We were educated - and simply assumed - that this is how things had to be. When people were forced into remote work, things kept going, and all of the “necessary” things we used to do were now irrelevant. We did things that were necessary to get the job done, and the company kept going - and now the company requests that we return to the office for effectively no reason. I’ve said this many times in many ways, but I want to pose something very simple: what if the tables were turned? How often does a company accept something you’re doing for vague reasons, of which one of them is “it makes me feel nice”? If you, as a worker, attempted to justify something with your job that would make you take up more of the company’s resources - and more time! - to do about the same amount of work, what would they say? Would your justification of “but it’s good for culture” work?

Or would the company say that it’s strictly business, and that you have to do what they say? Unless, of course, it’s a means of getting more money out of you, of controlling you, or emotionally fulfilling management’s desires.

Remote Work Disempowers Management

So much of this remote work debate isn’t about work. It’s about generations of people - through societal education - choosing to live to work, and believe that loyalty to a company is a default moral good. We believe that company culture is a good thing - that it’s better to work in a place where you “care about the company” as if it was a friend or a family member. We have accepted the injection of paternalism and maternalism into management, adding meaning and weight to the decisions and actions of people we are subordinate to in a way that only seeks to empower a for-profit business.

All of this grew because we were effectively imprisoned as part of the conditions of our employment. We have developed strategies for dealing with said imprisonment - we make friends, we have food, we have things around the area we like - but even in cases where we’re allowed to come and go from our desk as we please, we are not allowed to leave. And even if we abide by the hours that we’re set to be in an office, we are expected to be there not simply within said hours, but at the right times to appear present to those in power. And we accepted this because it was how things always were - until it wasn’t. We have developed coping strategies - believing that we’re not alone when we’re in the office, believing that we “collaborate better” in-person, and so on - to deal with the fact that we’ve dedicated so many hours to so much meaningless, unproductive busywork.

These power structures - the “visibility” in the office, the “teamwork” that has you evaluated as to whether you’re a “team player,” the “loyalty” - are all things that have grown either as coping mechanisms to deal with bad management, or as a means of giving middle managers a way of feeling smart.
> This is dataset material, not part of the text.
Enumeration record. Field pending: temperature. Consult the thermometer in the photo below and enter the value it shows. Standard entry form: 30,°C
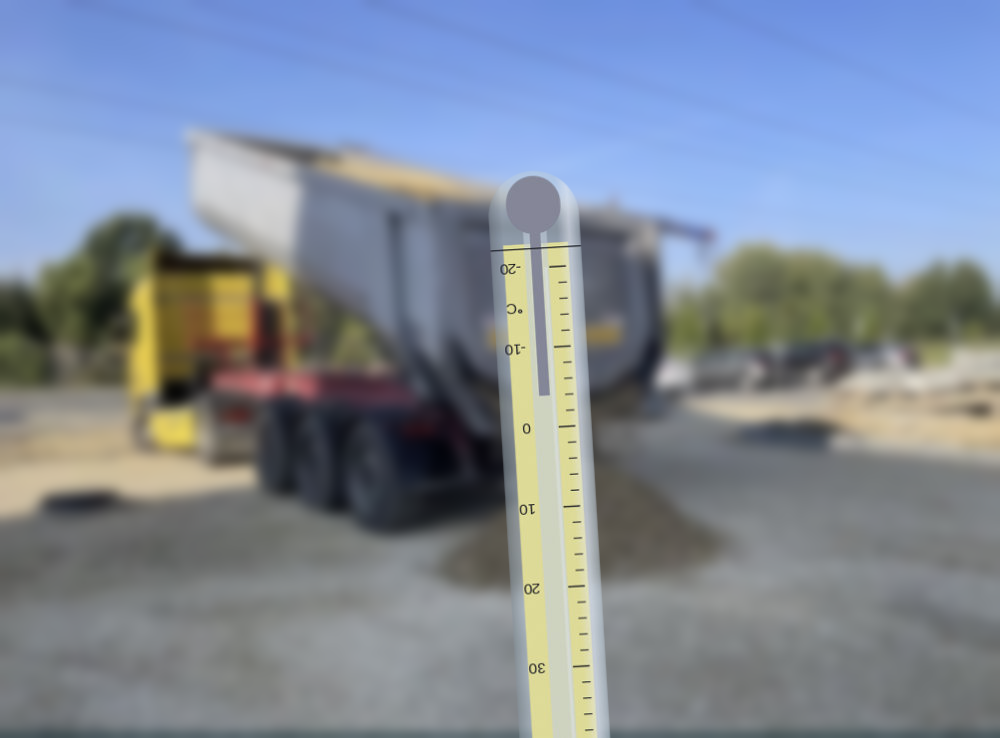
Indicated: -4,°C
I will say that I am not sure all of these negatives were conscious. They grew as a means of coping with and dealing with the various inefficiencies of the office, and from America’s over-investment in management as an incentive rather than a discipline.

I do think that the “we’re a family” workplace mantra can be from both a place of kindness and insidiousness - the former taking the idea of having a pleasant work environment too far (and trying to frame the workplace as understanding of people’s failings and situations), and the latter in the knowledge that family is an immensely powerful tool to control and manipulate someone.

In any case, it becomes significantly harder to create a “family” environment without physical presence, and that is unquestionably a good thing. You should not be looking to work to develop friendships, nor should you be expecting (nor accepting) that your company is your family. Corporations have exerted incredible amounts of control over people by using the office to provide what people need in their lives - friends, family, food, shelter, affiliation and purpose - and desperately want it back, because it is a way of compensating people without money and controlling them without exerting much effort.